振り返った大人達が返事を返す前にノアとピートさんが暴れ出したので、私は少し離れた場所にまたしゃがみ込んだ。応戦していた大人達は、さっきよりも断然人数が多いけれど、あっという間にみんな倒して、立っているのがノアとピートさんだけになったので近づいていくと、倒れて蹴られていたのは、私達を追いかけていた茶色い髪の男の子だった。


 泥だらけになっていて、いたる所に青黒い痣ができて腫れていた。左目や口や体中のいろんな所から血が出ていた。一見しただけで大怪我だと分かった。呼吸もしていないように思えたけれど、ノアが確かめると微かに息があることが分かった。


「俺たちを追いかけてきて……、スラムに迷い込んだんじゃ……?医者に診せないと!!!」


 ピートさんが慌てて男の子を背負おうとしたけれど、ああ、折れてる……、と呟いてから、両手で抱っこするように持ち上げた。カラスに聞いても医者のいる場所は分からないようだったので、走って大通りまで案内してもらう。一頻り走ると見覚えのある大通りまで出て来たので、道行く人に尋ねてやっと医者の居る医院に到着することができた。


 急いで中に入って男の子を寝かせてお医者さんに診てもらったけれど、いくらも診察しないうちに年老いたお医者さんは怒りだしてしまった。まず汚れているのがいけなくて、それに治らない酷い怪我の人も連れて来てはいけなかったらしくて、私達はすぐにその男の子ごと、怒鳴られながら無理矢理追い出されてしまった。


「どうゆうことだ?治らないのか?……治らない患者は連れて来たらだめなのか?」


 ピートさんが思わず呟いたように、私達も同じように疑問に思ったけれど、ノアがとにかくこのままではいけないと言うので、一番近くにあるベリーさんのお店に連れて行くことにした。もしさっきみたいに追い出されたら宿に連れていくことになった。


 ベリーさんのお店に着くと、悲鳴をあげながらも急いで2階の自宅にあげてくれた。そうして客間のベッドにやっと寝かせることができた。ベリーさんはお店を閉めると、盥にお湯を入れて持ってきてくれた。布で顔や体についている泥を拭いてくれながら、深刻な顔で私達に聞いた。


「この子は誰?お友達?……ひどい怪我。医者には診せたの?何があったの?」


「お友達では、……ありません。追いかけられて、逃げていたら、知らない所に迷い込んで……。」


 ピートさんがスラムに迷い込んで、取り囲まれていた男の子を見つけたことを話した。急いで医者に診せに行ったけれど、なぜか追い出されたことを話すと、ベリーさんはため息をついた。

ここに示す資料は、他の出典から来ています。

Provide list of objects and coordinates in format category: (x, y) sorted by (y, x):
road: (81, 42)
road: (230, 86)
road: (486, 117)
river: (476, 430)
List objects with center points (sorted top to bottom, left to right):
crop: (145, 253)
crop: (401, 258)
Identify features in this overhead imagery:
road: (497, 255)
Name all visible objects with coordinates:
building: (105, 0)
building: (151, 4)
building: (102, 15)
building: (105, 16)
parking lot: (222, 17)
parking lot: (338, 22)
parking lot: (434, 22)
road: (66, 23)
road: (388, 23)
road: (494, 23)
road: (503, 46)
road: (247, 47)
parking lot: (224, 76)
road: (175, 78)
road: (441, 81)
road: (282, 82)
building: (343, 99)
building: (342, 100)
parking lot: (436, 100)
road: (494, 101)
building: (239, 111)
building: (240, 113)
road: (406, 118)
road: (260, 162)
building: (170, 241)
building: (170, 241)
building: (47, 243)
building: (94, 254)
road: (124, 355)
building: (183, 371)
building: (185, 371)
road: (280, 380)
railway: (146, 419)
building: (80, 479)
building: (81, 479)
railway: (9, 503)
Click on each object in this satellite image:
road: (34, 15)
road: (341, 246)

「スラム……。お金が払えないと思われたのかもね……。それに、もう助からないでしょう……。ご家族は、どこにいるか分かる?」


「……分からない。そういえば、俺たち、こいつの名前も知らねえな……。」


「そう……。じゃあ、神殿は受け入れてくれないでしょうね……。亡くなったら、町を出されちゃうわね。……可哀そうに。」


 亡くなる?この男の子が?さっきまで、元気に走っていたのに?……どうして?私は、もう二度と会いたくないと思っていた男の子の寝ているベッドに近づいていって、隣に寄り添った。知らずに、涙が零れてきていたので、眼鏡を取って脇に置いた。

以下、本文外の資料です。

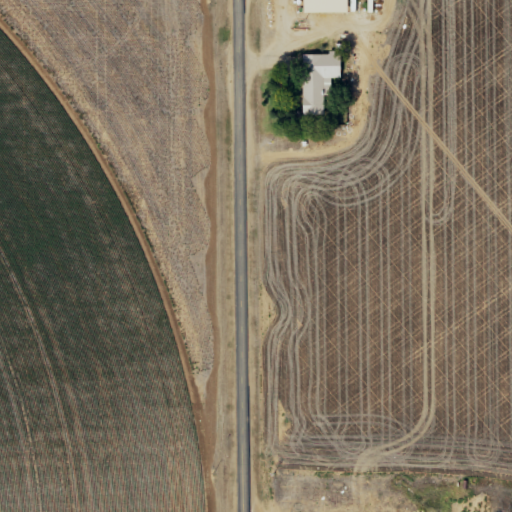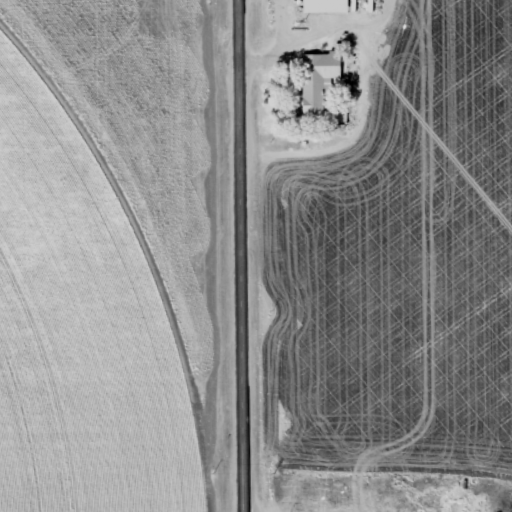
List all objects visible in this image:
building: (320, 6)
building: (314, 81)
road: (239, 256)
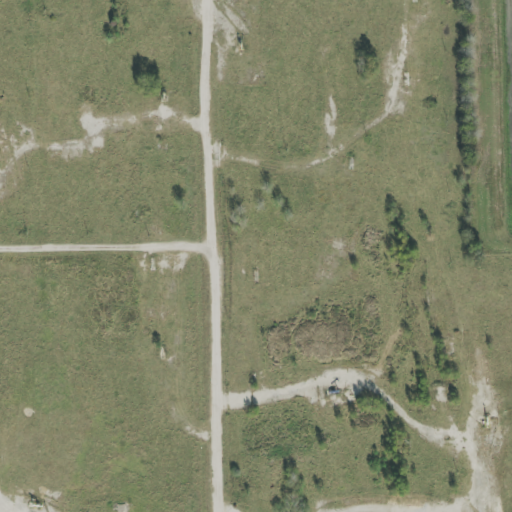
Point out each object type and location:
road: (206, 256)
road: (103, 277)
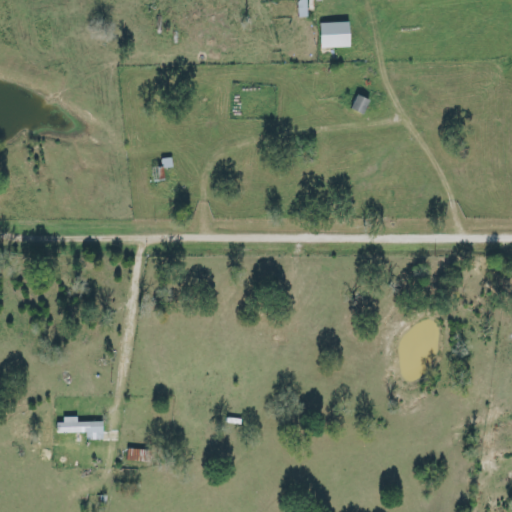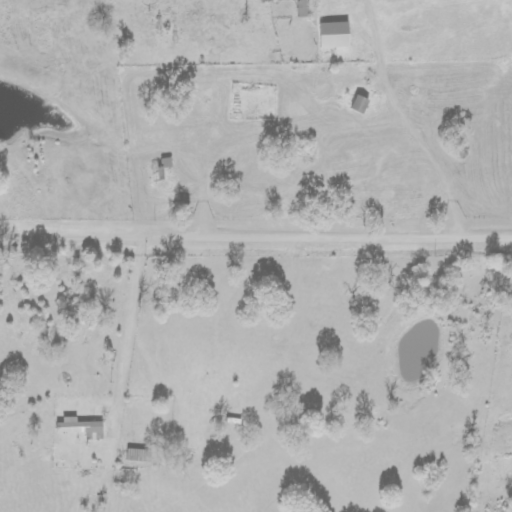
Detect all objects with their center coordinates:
building: (333, 35)
road: (255, 239)
building: (79, 428)
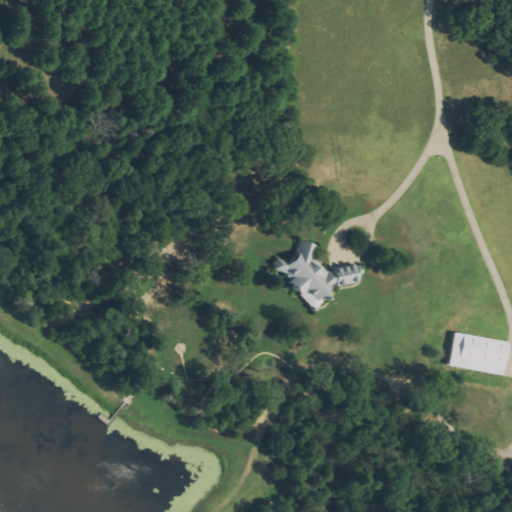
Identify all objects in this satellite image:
building: (312, 275)
building: (474, 354)
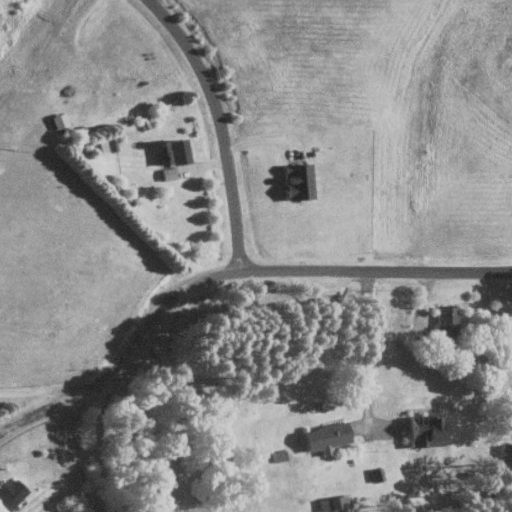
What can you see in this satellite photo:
road: (218, 124)
road: (264, 138)
building: (105, 141)
building: (173, 148)
road: (193, 164)
building: (295, 178)
road: (225, 272)
building: (444, 318)
road: (366, 343)
road: (50, 387)
building: (423, 428)
building: (324, 435)
road: (97, 448)
building: (507, 450)
building: (10, 490)
building: (334, 501)
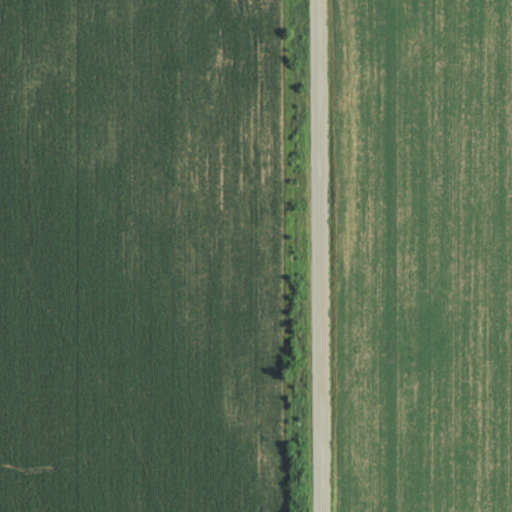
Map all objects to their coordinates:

 泥を拭いてもらった顔は青白くて血色がなかった。呼吸も浅くて、していないようにも見えた。ただ、消えてしまいそうな命が悲しくて、名前も知らない男の子が可哀想で、そっと、男の子の頭を撫でた。するとみるみる男の子の髪の毛の色が抜けていって、ビクッと手を止めてしまった。見る間に男の子の髪の毛は金髪になった。みんなで驚いていると、ベリーさんが呻いていた。見ると、頭に手をあてて、顔をしかめて狼狽している。


「まずいわよ……。色粉だったのね……。色粉がどうして取れちゃったのか分からないけど、その髪色なら……、その子、貴族の子じゃない?どうしようかしら?……どうしようかしら?まずいわ。ここで死なれちゃったら、まずいわ。」


 ベリーさんが途端に慌てだしたので、ノアとピートさんも一緒になって狼狽えていた。どうして、なにがまずいのか、しきりに聞いていた。私は男の子の手を両手で握りこんだ。もう今にも命が消えてしまいそうだった。……それは、とても哀しい、思いがする。


 握りこんだ手から、男の子の気配がしている。まだ生きたいと必死に訴えていた。それなら、つなぎ止めてあげたいと強く思った。私は両手の中の男の子に問いかけるように、ひとつひとつ怪我の酷く悪いところを治していくことにした。目を閉じていても、淡く優しい光を感じる。ゆったりとした呼吸に合わせて、ゆっくりゆっくりと少しずつ、綻びを治していく。すみずみまで行き渡ると、今度は止め時が分からなくなった。もういいような気はするけれど、どうしようかと目を開けると、横たわった男の子と目が合った。


「ああ、良かった。もう治りましたか?どこか辛くないですか?」


 男の子は私を凝視していて一言も何も言わなかった。返事はないけれど、顔色も良さそうだし、もう大丈夫そうなので、手を離そうとすると、ギュッと手に力を入れて握られた。


「……聖女さま。」


「え?違いますよ?私はエミリアです。誰かと間違っていますよ?」


 怪我が治って元気になったようなので、ノア達の方を見ると、ベリーさんんが腰を抜かしたように座り込んでいた。そして全員が呆気にとられたような顔になっている。


「聖女様。」


 ベリーさんが私を見ながら、また人違いしていた。けれどその、せいじょさま、と言う言葉をどこかで聞いた気がして、確かめようとノアを見ると、なぜか、とても渋いような顔をしていた。その見たこともないほどの困った表情をしているノアを見ながら、なにか、とんでもなくまずい事態が起こったんだろうなと思った。